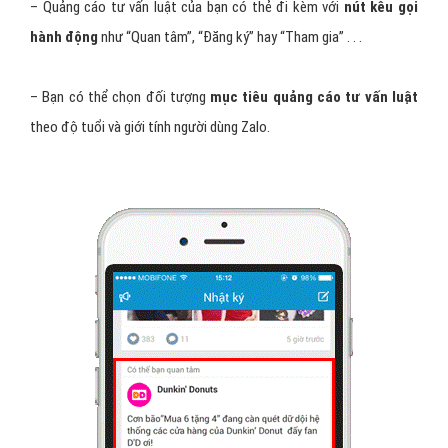
tư vấn luật của bạn sẽ xuất hiện khi người dùng
lướt nhật ký.
Hình
thức quảng cáo này có một số đặc điểm như sau:
– Sử dụng
Logo (ảnh đại diện) quảng cáo tư vấn luật
có kích
thước không lớn hơn 300*300, định dạng file bắt buộc là png.
– Số ký tự trong phần phụ đề tư vấn luật
không lớn hơn 120 ký
tự.
– Banner quảng cáo tư vấn luật có hai
kích thước chuẩn là
1200*900 hoặc 1200*675.
– Đoạn mô tả tư vấn luật
không lớn hơn 40 ký tự.
– Quảng cáo tư vấn luật của bạn có thẻ đi kèm với
nút kêu gọi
========
Rewrite the records with every "tư vấn luật" changed to "dịch vụ pháp lý" and nothing else altered. Leave the pictures out of your answer.

dịch vụ pháp lý của bạn sẽ xuất hiện khi người dùng
lướt nhật ký.
Hình
thức quảng cáo này có một số đặc điểm như sau:
– Sử dụng
Logo (ảnh đại diện) quảng cáo dịch vụ pháp lý
có kích
thước không lớn hơn 300*300, định dạng file bắt buộc là png.
– Số ký tự trong phần phụ đề dịch vụ pháp lý
không lớn hơn 120 ký
tự.
– Banner quảng cáo dịch vụ pháp lý có hai
kích thước chuẩn là
1200*900 hoặc 1200*675.
– Đoạn mô tả dịch vụ pháp lý
không lớn hơn 40 ký tự.
– Quảng cáo dịch vụ pháp lý của bạn có thẻ đi kèm với
nút kêu gọi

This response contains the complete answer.